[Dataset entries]
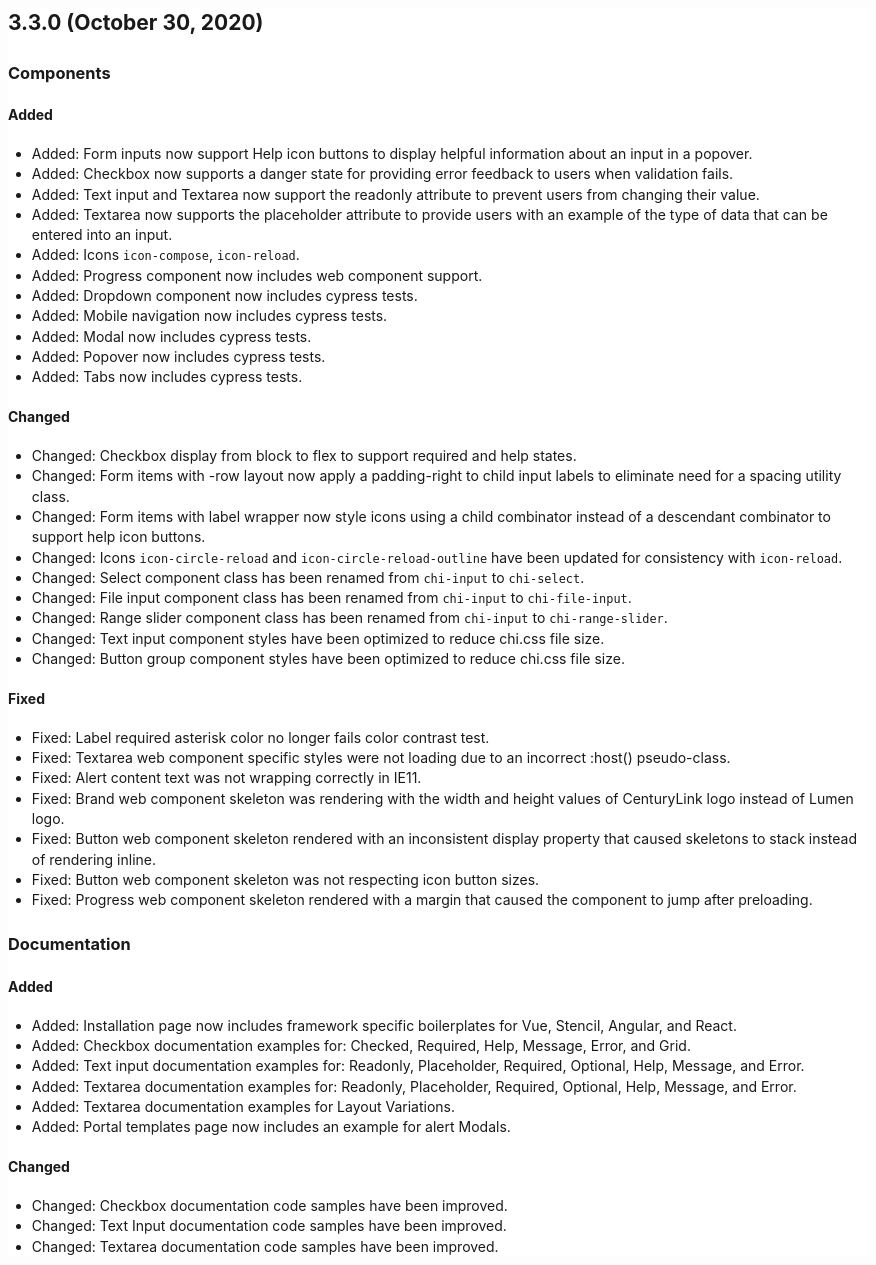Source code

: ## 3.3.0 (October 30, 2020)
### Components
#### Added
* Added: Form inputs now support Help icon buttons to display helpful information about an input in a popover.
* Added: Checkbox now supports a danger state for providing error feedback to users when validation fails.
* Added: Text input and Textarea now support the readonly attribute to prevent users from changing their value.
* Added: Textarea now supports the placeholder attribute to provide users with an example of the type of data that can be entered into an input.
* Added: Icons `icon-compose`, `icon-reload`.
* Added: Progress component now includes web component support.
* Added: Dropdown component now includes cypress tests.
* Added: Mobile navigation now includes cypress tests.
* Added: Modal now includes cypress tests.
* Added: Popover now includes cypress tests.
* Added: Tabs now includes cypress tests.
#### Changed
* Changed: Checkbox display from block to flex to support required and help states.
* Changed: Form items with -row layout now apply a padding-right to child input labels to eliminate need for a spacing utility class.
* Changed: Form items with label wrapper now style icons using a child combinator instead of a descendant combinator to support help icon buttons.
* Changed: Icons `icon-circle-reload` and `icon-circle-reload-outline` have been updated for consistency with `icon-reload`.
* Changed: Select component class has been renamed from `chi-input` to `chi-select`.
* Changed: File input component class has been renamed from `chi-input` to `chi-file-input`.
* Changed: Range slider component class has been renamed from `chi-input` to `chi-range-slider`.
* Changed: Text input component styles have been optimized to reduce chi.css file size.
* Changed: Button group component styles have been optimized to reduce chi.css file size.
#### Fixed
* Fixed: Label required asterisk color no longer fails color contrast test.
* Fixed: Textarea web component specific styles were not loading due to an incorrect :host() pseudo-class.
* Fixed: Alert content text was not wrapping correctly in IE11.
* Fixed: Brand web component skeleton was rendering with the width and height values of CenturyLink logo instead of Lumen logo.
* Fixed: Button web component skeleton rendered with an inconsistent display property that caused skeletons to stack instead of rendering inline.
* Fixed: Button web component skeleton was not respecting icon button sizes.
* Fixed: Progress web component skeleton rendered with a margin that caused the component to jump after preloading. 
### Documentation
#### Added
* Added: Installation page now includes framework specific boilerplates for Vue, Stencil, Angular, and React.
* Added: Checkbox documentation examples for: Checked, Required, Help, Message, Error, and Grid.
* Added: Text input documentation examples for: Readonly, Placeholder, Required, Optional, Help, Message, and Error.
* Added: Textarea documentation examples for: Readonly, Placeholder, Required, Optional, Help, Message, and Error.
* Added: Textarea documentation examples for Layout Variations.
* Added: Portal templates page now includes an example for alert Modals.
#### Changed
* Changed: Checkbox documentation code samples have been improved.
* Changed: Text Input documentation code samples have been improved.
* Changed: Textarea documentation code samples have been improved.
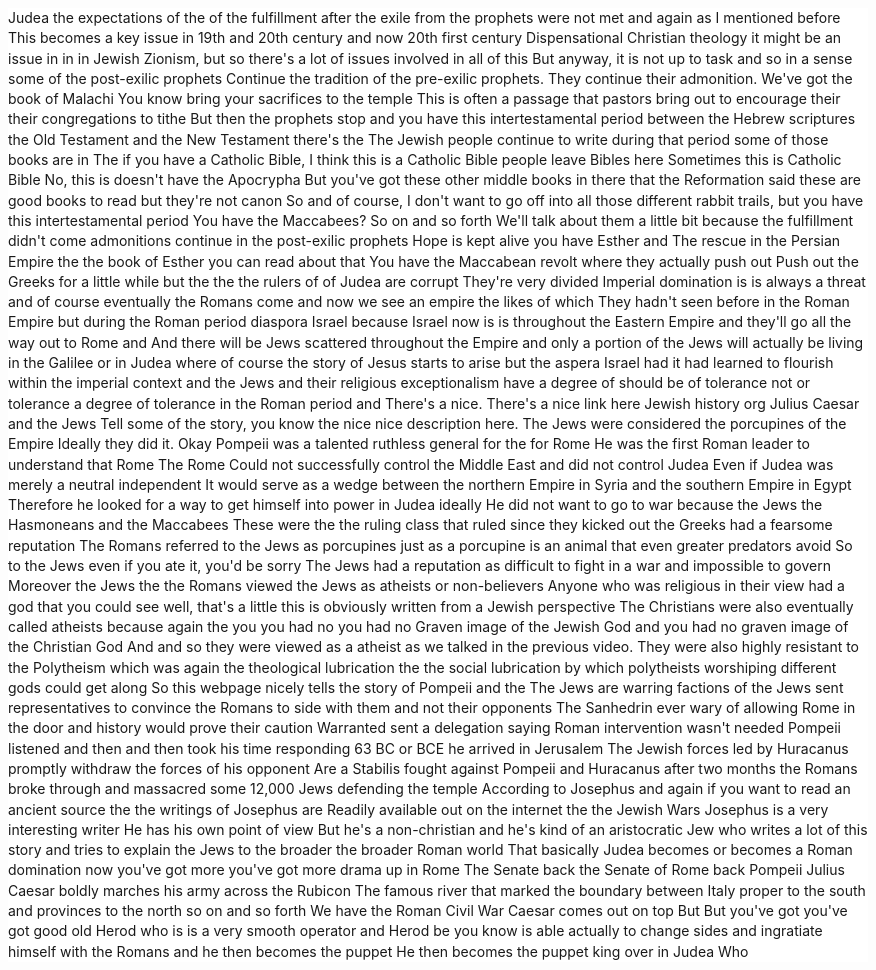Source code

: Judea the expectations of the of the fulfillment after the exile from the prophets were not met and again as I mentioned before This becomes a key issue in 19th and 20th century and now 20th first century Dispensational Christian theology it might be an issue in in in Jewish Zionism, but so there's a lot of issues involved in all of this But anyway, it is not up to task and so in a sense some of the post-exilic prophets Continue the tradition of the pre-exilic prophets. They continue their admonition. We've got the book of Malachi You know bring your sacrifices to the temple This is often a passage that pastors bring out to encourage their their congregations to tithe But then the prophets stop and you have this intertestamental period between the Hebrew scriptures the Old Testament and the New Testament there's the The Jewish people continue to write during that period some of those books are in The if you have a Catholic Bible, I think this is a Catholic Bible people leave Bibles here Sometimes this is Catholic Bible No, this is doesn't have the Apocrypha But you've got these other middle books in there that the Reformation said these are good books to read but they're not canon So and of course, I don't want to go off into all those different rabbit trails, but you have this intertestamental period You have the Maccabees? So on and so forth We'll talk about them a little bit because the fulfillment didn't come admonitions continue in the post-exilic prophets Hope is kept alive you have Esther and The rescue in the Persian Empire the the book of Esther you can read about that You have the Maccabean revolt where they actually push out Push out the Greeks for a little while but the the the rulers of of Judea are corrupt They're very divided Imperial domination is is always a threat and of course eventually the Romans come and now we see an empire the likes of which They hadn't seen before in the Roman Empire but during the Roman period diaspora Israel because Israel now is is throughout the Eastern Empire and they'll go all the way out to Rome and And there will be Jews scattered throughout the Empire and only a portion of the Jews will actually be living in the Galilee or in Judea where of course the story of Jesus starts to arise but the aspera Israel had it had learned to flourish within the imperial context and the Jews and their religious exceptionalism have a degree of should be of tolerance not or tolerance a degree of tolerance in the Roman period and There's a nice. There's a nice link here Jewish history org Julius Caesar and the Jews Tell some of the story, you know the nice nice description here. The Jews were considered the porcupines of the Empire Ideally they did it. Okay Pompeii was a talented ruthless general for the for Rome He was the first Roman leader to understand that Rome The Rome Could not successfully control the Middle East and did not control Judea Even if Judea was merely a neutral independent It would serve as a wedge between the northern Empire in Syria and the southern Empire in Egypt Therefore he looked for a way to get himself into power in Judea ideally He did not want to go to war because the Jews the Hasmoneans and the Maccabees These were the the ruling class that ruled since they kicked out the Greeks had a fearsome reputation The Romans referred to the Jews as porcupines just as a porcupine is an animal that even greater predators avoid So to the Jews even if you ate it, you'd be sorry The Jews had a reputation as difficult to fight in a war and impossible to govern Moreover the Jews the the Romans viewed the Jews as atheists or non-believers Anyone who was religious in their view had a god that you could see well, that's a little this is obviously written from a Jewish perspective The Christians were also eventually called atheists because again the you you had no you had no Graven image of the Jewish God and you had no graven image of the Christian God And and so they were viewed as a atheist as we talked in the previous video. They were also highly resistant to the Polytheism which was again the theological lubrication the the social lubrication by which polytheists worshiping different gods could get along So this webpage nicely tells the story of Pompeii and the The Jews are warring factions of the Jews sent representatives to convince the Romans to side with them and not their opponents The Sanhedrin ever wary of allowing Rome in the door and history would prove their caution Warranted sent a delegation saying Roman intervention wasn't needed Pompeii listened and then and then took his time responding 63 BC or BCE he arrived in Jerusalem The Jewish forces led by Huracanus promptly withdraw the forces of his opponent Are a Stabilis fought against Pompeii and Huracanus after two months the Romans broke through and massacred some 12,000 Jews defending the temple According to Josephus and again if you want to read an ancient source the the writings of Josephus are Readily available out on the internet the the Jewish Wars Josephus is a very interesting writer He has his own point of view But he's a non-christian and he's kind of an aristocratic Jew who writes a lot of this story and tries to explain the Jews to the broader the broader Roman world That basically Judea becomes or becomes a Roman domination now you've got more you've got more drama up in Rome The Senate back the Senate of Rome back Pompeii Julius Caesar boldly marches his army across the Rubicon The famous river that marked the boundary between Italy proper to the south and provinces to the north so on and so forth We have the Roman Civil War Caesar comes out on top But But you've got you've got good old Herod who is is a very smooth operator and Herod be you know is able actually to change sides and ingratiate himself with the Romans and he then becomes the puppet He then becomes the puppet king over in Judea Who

Work instructions: Copy here each line of the preceding records with "styles" in it.

Reply:
* Changed: Text input component styles have been optimized to reduce chi.css file size.
* Changed: Button group component styles have been optimized to reduce chi.css file size.
* Fixed: Textarea web component specific styles were not loading due to an incorrect :host() pseudo-class.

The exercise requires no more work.